Four students at a high school in Florida got ill from vaping on Tuesday, Oct. 19.
CAPE CORAL, Fla. — Local news media reports that four students at Cape Coral High School in Lee County, Fla., have become ill from vaping before classes during the morning of Oct. 19, 2021.
According to the report, three of the students were sent home for sickness. One of the students was hospitalized.
Updates regarding the well-being of the students have not been seen by Vaping Post or local news media outlets.
WINK News, a local CBS affiliate based in Fort Myers, Fla., asked Dr. Susan Hook her thoughts on the incident.
Hook told WINK News reporters that vaping is dangerous and that the students that got sick “found out this isn’t a bending substance (nicotine) and [that] they are hurting themselves.”
Hook is a healthcare professional and the executive director of the Samaritan Health and Wellness Center in Cape Coral.
Her organization is a Christian healthcare firm that potentially approaches vaping and its role in harm reduction as a sin for not only children but adults who rely on e-cigarettes to quit smoking.
Hook said that flavored vapes cause severe lung damage and cancer because of the chemicals used to manufacture the products. Unfortunately, Dr. Hook is clearly recycling talking points from alarmist tobacco control groups that lack the specifics and nuances related to vaping products across the board.
In 2019 into early 2020, the US Centers for Disease Control and Prevention declared a public health emergency due to about 2,000 cases of lung injuries associated with the use of vaping devices. For much of this emergency, state and federal public health officials failed to issue specific reports on the injuries and what was the actual cause of the injury.

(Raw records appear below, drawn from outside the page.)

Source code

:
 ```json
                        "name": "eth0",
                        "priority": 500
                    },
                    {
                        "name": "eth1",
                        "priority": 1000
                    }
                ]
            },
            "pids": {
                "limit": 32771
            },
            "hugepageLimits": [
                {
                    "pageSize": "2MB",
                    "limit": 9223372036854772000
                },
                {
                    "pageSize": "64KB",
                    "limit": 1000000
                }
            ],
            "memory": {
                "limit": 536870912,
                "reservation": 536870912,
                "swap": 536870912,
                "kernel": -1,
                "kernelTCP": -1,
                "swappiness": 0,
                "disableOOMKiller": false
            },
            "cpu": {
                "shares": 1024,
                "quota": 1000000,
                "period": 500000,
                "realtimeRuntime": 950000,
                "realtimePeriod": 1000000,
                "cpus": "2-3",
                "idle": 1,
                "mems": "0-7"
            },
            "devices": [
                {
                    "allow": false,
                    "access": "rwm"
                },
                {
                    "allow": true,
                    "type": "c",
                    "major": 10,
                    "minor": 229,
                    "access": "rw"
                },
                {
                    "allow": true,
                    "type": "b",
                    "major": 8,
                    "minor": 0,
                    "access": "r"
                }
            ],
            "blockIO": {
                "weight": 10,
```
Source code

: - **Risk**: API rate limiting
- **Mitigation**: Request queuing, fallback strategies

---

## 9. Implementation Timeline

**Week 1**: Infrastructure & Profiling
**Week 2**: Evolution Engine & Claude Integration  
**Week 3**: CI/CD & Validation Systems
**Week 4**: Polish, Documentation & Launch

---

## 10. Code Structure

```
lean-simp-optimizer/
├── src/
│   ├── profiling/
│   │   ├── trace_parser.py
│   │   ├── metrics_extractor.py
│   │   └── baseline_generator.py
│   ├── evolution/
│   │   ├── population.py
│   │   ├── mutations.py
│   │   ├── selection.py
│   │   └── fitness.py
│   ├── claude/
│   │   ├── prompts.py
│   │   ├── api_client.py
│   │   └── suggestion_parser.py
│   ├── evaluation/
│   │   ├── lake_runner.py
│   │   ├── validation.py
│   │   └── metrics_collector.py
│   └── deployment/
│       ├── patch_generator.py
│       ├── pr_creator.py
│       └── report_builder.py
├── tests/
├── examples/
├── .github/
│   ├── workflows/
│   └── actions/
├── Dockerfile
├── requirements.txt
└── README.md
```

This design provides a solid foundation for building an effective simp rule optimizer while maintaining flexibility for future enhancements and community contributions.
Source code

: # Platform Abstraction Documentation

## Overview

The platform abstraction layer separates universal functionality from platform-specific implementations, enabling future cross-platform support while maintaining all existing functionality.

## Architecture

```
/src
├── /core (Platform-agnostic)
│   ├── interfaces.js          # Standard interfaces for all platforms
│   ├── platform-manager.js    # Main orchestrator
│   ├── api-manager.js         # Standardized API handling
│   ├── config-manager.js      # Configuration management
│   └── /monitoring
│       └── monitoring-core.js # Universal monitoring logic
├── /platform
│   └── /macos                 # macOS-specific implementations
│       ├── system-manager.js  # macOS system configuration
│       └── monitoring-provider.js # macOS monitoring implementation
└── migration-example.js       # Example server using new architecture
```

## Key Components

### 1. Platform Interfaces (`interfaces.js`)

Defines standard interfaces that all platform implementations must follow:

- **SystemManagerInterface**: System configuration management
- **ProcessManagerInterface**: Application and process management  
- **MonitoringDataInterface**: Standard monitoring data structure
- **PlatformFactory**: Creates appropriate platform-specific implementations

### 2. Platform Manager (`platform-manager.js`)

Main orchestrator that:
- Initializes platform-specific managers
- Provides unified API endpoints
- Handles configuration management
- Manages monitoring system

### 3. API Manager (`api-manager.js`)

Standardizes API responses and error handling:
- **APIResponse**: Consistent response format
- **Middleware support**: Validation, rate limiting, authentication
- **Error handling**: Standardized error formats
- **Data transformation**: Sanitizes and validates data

Nicotine-containing vapes and e-liquids were found not to be the link to the lung injuries.
It turns out it was contaminated and, at times, black market-sold vaping products and e-liquids that contain THC cannabinoids and other psychoactive and non-psychoactive weed components.
It took the CDC and the US Food and Drug Administration several months to finally recognize the nuances in the public health communications regarding vaping liquids that are at risk of causing expansive harm to public health in the US and Canada.
For a reminder, the injury in question is known as EVALI or the e-cigarette and vaping-associated lung injury. EVALI was almost entirely concentrated in states where marijuana is outlawed and where regulatory regimes are in place to ensure product quality.
Florida is one of the only states left in the US that outlaw recreational marijuana use, including flora and vapes.
For the current case of the Cape Coral High School students, there is very little information provided on whether the vaping products that were ingested contained nicotine or marijuana derivatives. Or whether the vaping products the students are using are products purchased from dealers and illicit marketeers.
Given the current state of Florida’s marijuana laws and criminal code, it’s not far-fetched to infer that the vaping liquid used by the four students contains unregulated marijuana derivatives.
This was the case for many of the EVALI cases that involved youth and young adults. Dr. Hook further recommends that parents speak with their children about vaping and its risks.
However, Hook omits the peer-reviewed evidence that nicotine vaping is at least 95 percent safer than combustible cigarettes.
The harm of vaping marijuana is also highly reduced from burning marijuana. Despite the uncertainty of the current product environment for electronic cigarettes in the US, the FDA still maintains that certain vaping products, including the Vuse Solo, are risk-reduced nicotine products compared to cigarettes.